Each face detection has 8 SIMD2 vectors(landmarks) and 1 Float number(confidence):

  • The first 4 numbers describe the bounding box corners:

    • xmin, ymin, xmax, ymax
  • The next 12 numbers are the x,y-coordinates of the 6 facial landmark keypoints:

    • right_eye_x, right_eye_y
    • left_eye_x, left_eye_y
    • nose_x, nose_y
    • mouth_x, mouth_y
    • right_ear_x, right_ear_y
    • left_ear_x, left_ear_y
    • Tip: these labeled as seen from the perspective of the person, so their right is your left.
  • These are normalized coordinates (between 0 and 1).

  • SIMD2 is used for faster vector math.

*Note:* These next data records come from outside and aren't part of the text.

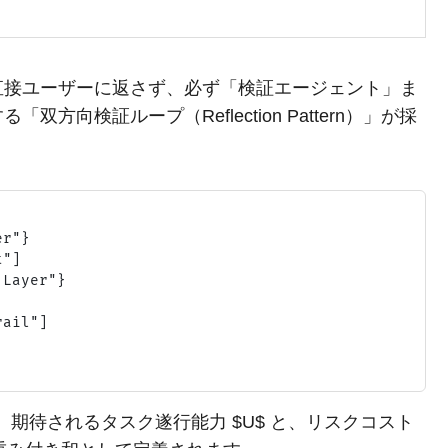
直接ユーザーに返さず、必ず「検証エージェント」ま
向検証ループ（Reflection Pattern）」が採
r"}

"]

Layer"}

ail"]

、期待されるタスク遂行能力 $U$ と、リスクコスト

  • The final number is the confidence score that this detection really is a face.

PyTorch

Each face detection is a PyTorch Tensor consisting of 17 numbers:

  • The first 4 numbers describe the bounding box corners:

    • ymin, xmin, ymax, xmax
    • These are normalized coordinates (between 0 and 1).
  • The next 12 numbers are the x,y-coordinates of the 6 facial landmark keypoints:

    • right_eye_x, right_eye_y
    • left_eye_x, left_eye_y
    • nose_x, nose_y
    • mouth_x, mouth_y
    • right_ear_x, right_ear_y
    • left_ear_x, left_ear_y
    • Tip: these labeled as seen from the perspective of the person, so their right is your left.
  • The final number is the confidence score that this detection really is a face.

Image credits

Included for testing are the following images:

  • ML/1face.png. Fei Fei Li by ITU Pictures, CC BY 2.0

  • ML/3faces.png. Geoffrey Hinton, Yoshua Bengio, Yann Lecun. Found at AIBuilders

  • ML/4faces.png from Andrew Ng’s Facebook page / KDnuggets

These images were scaled down to 128x128 pixels as that is the expected input size of the model.